The victory capped a week in which the 117th-ranked wild card defefeated four seeded players — seventh-seeded Swiss Stanislas Wawrinka, 13th-seeded Frenchman Gilles Simon, fourth-seeded Marin Cilic and the eighth-seeded Baghdatis — to signal his status as a force during the final stretch of this US Open Series and the US Open, which begins on August 30th.
"If he plays like that, he can beat a lot of guys in the top 10," said Baghdatis.
Raising his record to 17-3 on the season with his three losses coming to World No. 1 Rafael Nadal, second-ranked Novak Djokovic and French Open semifinalist Jurgen Melzer, Nalbandian is projected to rise to No. 45 when the new ATP Tour rankings are released on Monday. If Nalbandian continues the form he showed this week throughout the rest of the Series, he should be seeded when he plays the US Open, his first major since the 2009 Australian Open.
Enduring hip surgery that sidelined him for nine months last season and hamstring injury that kept him off the court for two-and-a-half months this season, Nalbandian was playing his first ATP event since he reached the Monte Carlo quarterfinals in April.
The former World No. 3 beat Baghdatis to the ball consistently and dictated the direction of rallies from the baseline from virtually the first point of the final.

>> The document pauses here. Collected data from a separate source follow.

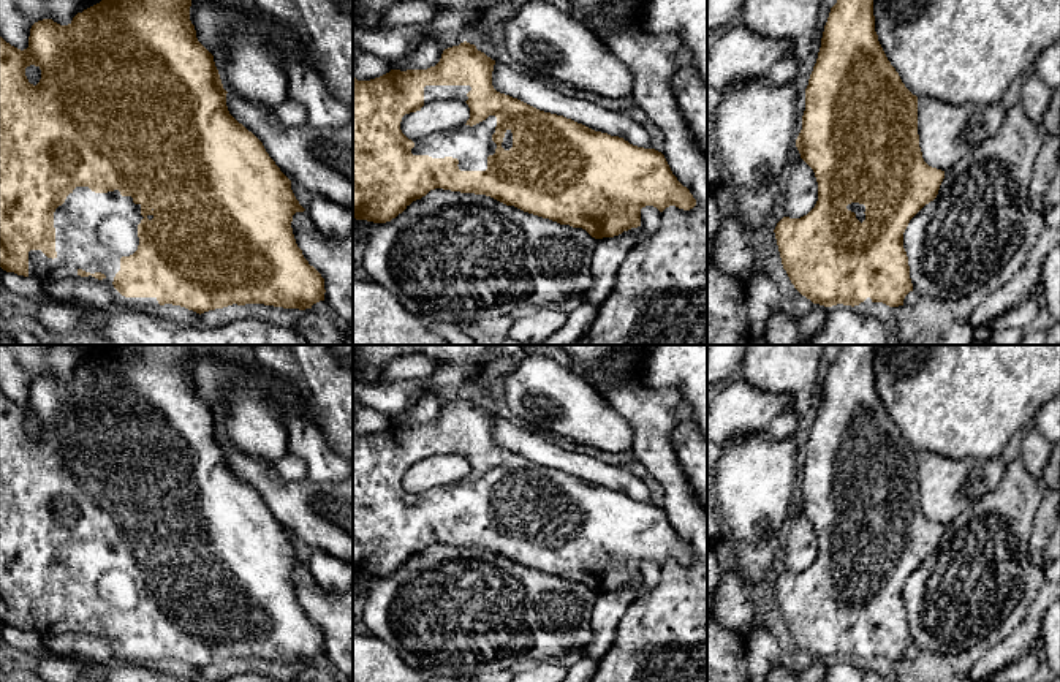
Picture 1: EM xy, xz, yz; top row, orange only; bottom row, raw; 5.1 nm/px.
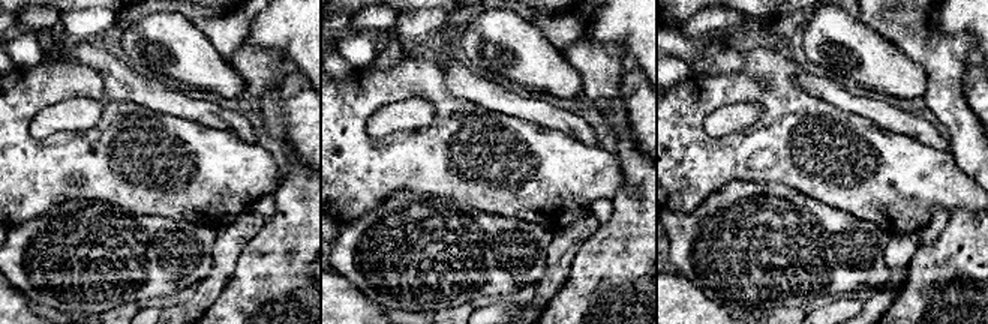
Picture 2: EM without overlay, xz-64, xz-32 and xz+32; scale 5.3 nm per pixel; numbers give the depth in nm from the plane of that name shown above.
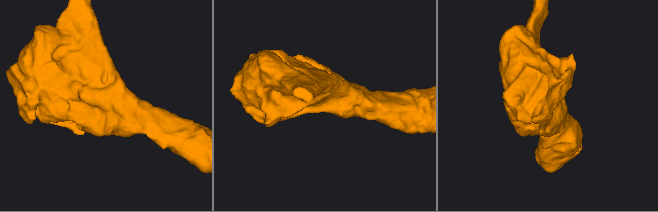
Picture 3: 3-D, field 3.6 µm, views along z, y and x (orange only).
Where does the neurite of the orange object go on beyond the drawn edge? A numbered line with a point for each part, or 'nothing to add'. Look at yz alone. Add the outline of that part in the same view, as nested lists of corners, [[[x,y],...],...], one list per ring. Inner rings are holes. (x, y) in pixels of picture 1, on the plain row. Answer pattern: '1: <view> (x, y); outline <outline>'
1: yz (856, 562); outline [[[851,557],[846,560],[848,565],[856,568],[856,573],[862,578],[865,574],[865,560],[859,557]]]

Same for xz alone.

Nalbandian rifled a forehand return winner crosscourt to earn triple break point and broke at love in the opening game. A love hold in the fourth game gave Nalbandian a 3-1 lead.
Playing his first day match of the week, the 28-year-old Argentine used the sun as an ally in flicking a beautiful forehand lob winner to hold for 4-2. Attacking Baghdatis' second serve from the outset, Nalbandian earned break point on a Baghdatis backhand error and bent low to blast a backhand pass crosscourt to break for 5-2.
Nalbandian drove a stinging serve down the middle to collect the first set, 6-2.